**RECORDS FOR THIS TASK**

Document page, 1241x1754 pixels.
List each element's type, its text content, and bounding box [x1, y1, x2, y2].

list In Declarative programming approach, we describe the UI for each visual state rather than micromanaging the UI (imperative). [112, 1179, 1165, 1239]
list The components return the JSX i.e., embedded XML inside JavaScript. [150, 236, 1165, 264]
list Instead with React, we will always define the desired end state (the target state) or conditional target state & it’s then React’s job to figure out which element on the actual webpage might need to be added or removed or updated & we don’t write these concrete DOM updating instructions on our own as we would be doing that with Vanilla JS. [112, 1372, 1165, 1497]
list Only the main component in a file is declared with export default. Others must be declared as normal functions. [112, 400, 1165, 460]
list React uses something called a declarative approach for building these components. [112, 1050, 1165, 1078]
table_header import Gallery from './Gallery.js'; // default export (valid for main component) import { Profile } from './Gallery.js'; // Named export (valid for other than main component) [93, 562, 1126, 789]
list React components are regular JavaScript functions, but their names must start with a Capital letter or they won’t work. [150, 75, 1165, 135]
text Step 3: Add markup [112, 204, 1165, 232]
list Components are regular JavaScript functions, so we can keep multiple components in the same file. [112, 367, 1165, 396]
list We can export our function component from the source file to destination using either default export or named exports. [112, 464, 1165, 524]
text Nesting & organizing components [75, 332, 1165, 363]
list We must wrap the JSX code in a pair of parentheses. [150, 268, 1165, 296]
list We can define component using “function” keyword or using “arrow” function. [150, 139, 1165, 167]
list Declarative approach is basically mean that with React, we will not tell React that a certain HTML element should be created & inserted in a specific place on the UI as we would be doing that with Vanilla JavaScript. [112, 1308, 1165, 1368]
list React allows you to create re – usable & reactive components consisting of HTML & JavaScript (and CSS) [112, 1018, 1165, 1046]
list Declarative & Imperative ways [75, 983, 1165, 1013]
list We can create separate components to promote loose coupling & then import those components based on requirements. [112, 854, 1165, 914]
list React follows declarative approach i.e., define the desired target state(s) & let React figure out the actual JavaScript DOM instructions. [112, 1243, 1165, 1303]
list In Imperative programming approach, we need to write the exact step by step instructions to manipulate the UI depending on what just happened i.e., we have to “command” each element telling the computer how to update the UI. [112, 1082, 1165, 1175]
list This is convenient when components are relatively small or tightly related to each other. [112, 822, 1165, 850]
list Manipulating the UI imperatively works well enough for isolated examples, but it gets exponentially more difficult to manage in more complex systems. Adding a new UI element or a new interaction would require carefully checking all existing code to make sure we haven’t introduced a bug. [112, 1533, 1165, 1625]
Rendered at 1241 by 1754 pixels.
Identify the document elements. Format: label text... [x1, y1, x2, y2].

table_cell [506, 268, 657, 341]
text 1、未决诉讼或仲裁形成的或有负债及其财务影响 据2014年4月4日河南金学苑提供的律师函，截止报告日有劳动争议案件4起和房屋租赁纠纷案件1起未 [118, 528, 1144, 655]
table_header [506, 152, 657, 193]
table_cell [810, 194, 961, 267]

**TASK ITEM**
Wherever the string "pixels" shows up in the material, copy the line that holds it.

**SOLUTION TO THIS TASK**
Document page, 1241x1754 pixels.
Rendered at 1241 by 1754 pixels.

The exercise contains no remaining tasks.